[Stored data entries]
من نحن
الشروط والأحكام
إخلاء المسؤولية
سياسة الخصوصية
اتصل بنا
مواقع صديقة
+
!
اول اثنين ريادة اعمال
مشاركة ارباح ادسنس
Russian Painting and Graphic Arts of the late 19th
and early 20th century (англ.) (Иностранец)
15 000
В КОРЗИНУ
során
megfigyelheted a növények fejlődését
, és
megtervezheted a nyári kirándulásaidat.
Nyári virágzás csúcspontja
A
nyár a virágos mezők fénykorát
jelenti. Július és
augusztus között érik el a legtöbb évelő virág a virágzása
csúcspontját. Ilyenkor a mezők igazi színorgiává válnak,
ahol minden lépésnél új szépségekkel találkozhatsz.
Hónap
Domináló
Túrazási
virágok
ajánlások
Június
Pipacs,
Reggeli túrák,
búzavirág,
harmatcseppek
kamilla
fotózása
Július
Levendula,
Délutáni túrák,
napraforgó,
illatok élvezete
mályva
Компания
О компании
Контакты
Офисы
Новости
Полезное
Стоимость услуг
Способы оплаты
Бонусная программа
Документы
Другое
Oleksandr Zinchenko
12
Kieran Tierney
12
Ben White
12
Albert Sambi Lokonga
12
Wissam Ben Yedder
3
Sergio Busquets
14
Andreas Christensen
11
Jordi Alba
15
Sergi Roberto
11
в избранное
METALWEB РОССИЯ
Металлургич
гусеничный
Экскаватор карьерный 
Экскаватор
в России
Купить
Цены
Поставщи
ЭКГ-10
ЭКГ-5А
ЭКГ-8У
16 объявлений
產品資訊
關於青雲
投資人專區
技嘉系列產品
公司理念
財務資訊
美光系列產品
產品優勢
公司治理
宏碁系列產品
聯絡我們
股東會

Exercise description: The first line of the records begins the span, and the line containing "Металлургич" ends it. Reproduce that span exactly, both ends included.

Task solution:
من نحن
الشروط والأحكام
إخلاء المسؤولية
سياسة الخصوصية
اتصل بنا
مواقع صديقة
+
!
اول اثنين ريادة اعمال
مشاركة ارباح ادسنس
Russian Painting and Graphic Arts of the late 19th
and early 20th century (англ.) (Иностранец)
15 000
В КОРЗИНУ
során
megfigyelheted a növények fejlődését
, és
megtervezheted a nyári kirándulásaidat.
Nyári virágzás csúcspontja
A
nyár a virágos mezők fénykorát
jelenti. Július és
augusztus között érik el a legtöbb évelő virág a virágzása
csúcspontját. Ilyenkor a mezők igazi színorgiává válnak,
ahol minden lépésnél új szépségekkel találkozhatsz.
Hónap
Domináló
Túrazási
virágok
ajánlások
Június
Pipacs,
Reggeli túrák,
búzavirág,
harmatcseppek
kamilla
fotózása
Július
Levendula,
Délutáni túrák,
napraforgó,
illatok élvezete
mályva
Компания
О компании
Контакты
Офисы
Новости
Полезное
Стоимость услуг
Способы оплаты
Бонусная программа
Документы
Другое
Oleksandr Zinchenko
12
Kieran Tierney
12
Ben White
12
Albert Sambi Lokonga
12
Wissam Ben Yedder
3
Sergio Busquets
14
Andreas Christensen
11
Jordi Alba
15
Sergi Roberto
11
в избранное
METALWEB РОССИЯ
Металлургич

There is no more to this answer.